Menikmati kesendirian yang kini ku butuhkan. Hembusan angin yang cukup kencang menerpaku, dan membawaku semakin rileks. Seakan sedikit demi sedikit beban pikiran yang ada, mulai berkurang. Aku melangkah menuju taman terdekat. Sudah sangat ramai disana, anak-anak kecil berlarian kesana kemari, para orangtua yang berbincang dan tertawa. Dan aku ikut tersenyum melihatnya. Ku putuskan untuk duduk di salah satu bangku taman yang kosong. Menikmati sisi kesunyian. Namun nyatanya saat aku mulai memikirkan kembali tentang teror – teror itu, ada sisi dalam diriku yang semakin terasa tertekan dengan itu.

“Ini sama sekali tidak berhasil...” Aku bergumam. Dan nyatanya aku merasa sangat menyesal karena tidak menuruti apa yang dikatakan oleh Galang tadi. Aku mulai bangkit dan berjalan meninggalkan taman itu. Aku harus segera pulang.

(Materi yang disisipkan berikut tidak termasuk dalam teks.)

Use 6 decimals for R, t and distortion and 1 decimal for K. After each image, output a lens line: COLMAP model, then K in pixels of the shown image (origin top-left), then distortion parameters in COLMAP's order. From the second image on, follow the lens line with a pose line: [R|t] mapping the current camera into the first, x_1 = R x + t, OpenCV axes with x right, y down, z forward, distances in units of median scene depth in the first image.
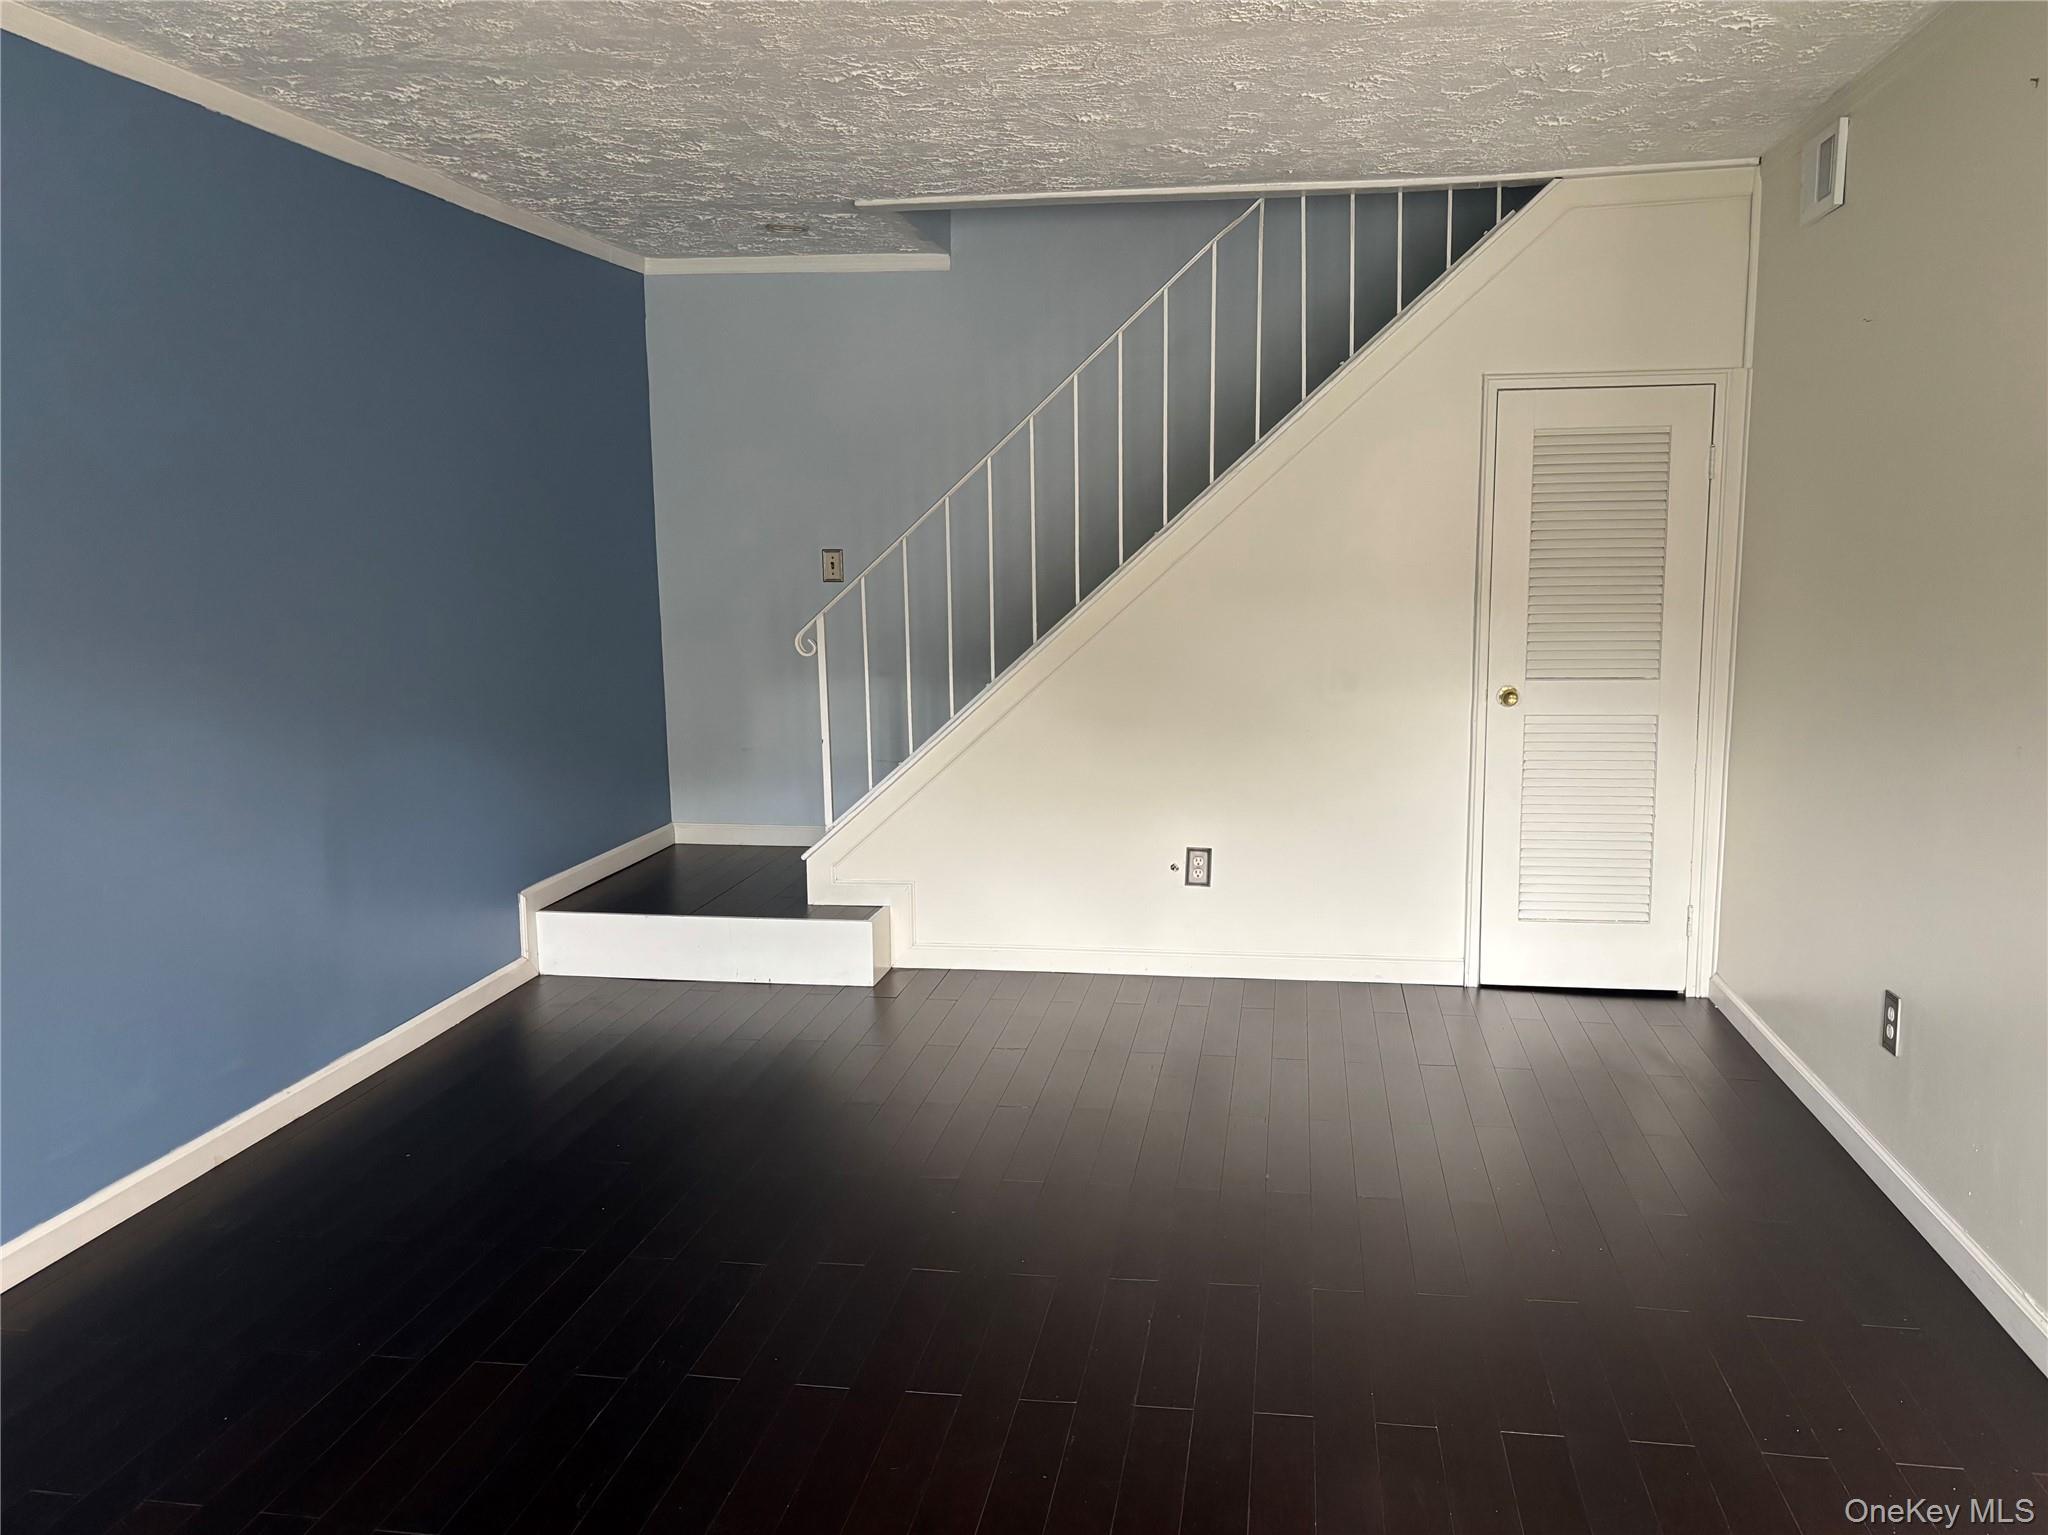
lens RADIAL K [[1650.3, 0, 1017.5], [0, 1650.3, 767.0], [0, 0, 1]] dist [0.033590, -0.004675]
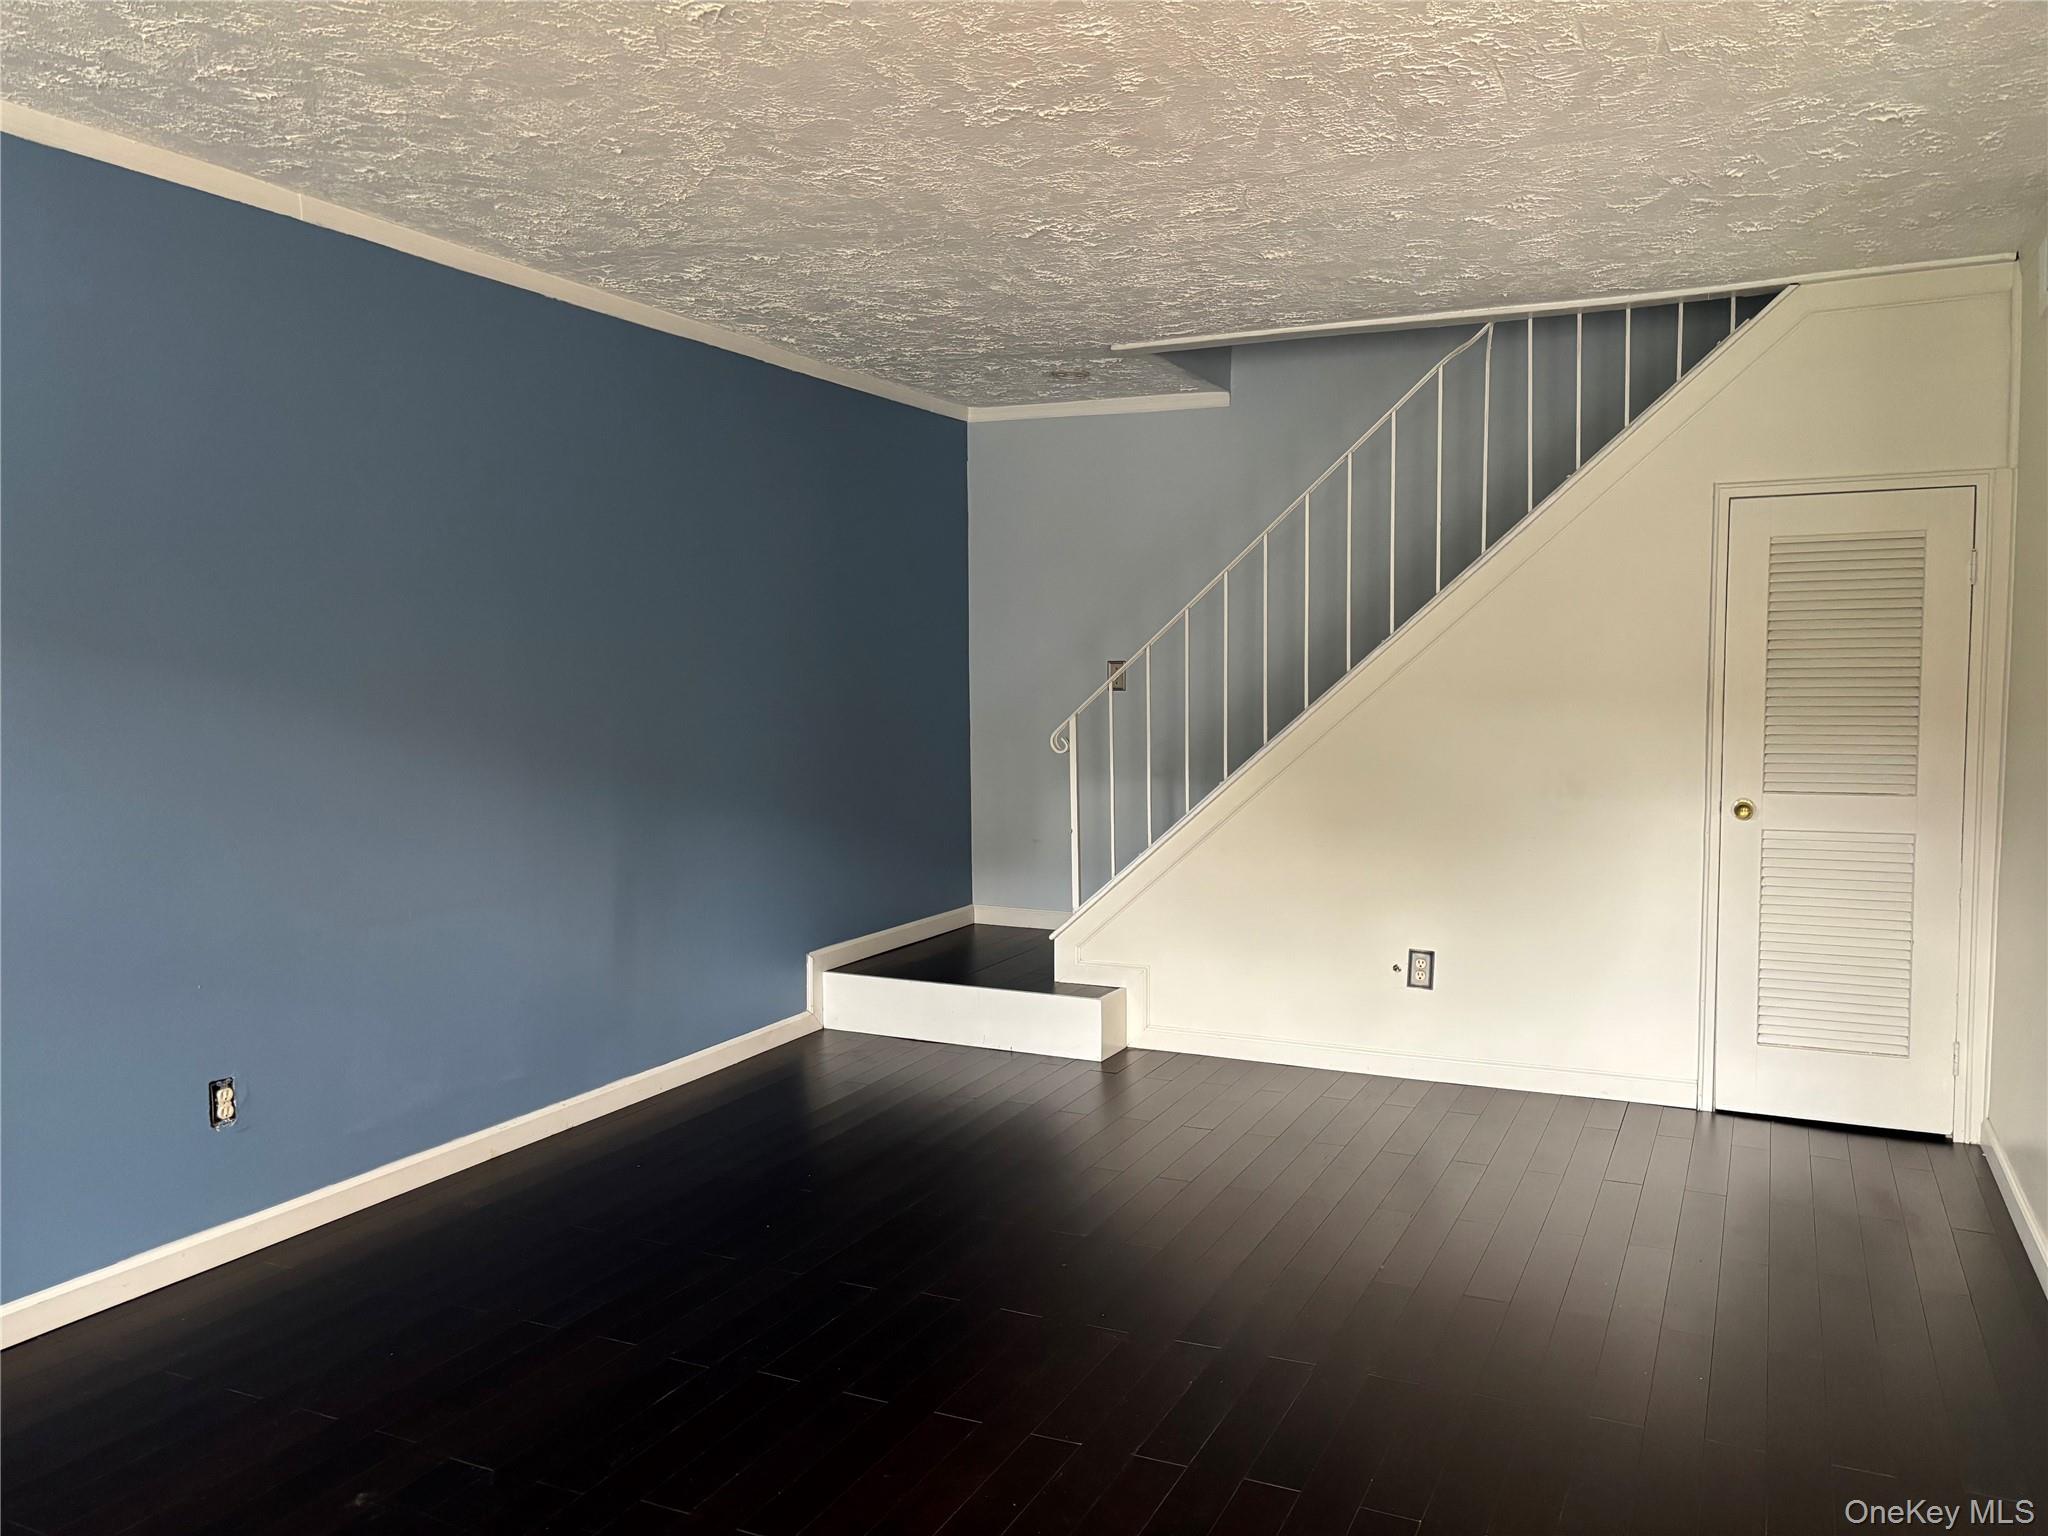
lens RADIAL K [[1550.5, 0, 1033.6], [0, 1550.5, 765.8], [0, 0, 1]] dist [0.050028, -0.049657]
pose [[0.960016, 0.025347, -0.278796, 0.151835], [-0.047297, 0.996262, -0.072285, 0.017573], [0.275921, 0.082581, 0.957626, 0.008578]]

Langkahku terus mengayun, melewati banyak ruko. Berhenti sejenak, dan menatap ke arah kanan dan kiriku, memastikan jalanan yang lengang, untuk bisa menyeberang jalan. Setelah memastikan, jalanan lengang, aku mulai melangkah tepat di zebra cross. Entah mengapa jantungku berdetak kencang.

“HEI! AWAS!!” Teriakan seseorang membuat langkahku terhenti dan menatap orang itu, serta ke arah lain dimana dia menunjuk. Tanpa ku sangka, sebuah mobil hitam berjalan cukup kencang ke arahku. Dan tiba-tiba ku rasakan rasa sakit yang amat sangat di tubuhku. Aku berteriak, namun rasanya tak ada satu suara pun yang keluar dari mulutku. Tubuhku semakin terasa sakit saat menabrak aspal. Napasku terengah, dan aku melihat mobil itu terus melaju. Banyak suara yang terdengar, hingga membuat kedua telingaku berdenging. Aku dapat merasakan banyak tangan yang mencoba meraihku. Lalu semuanya menggelap.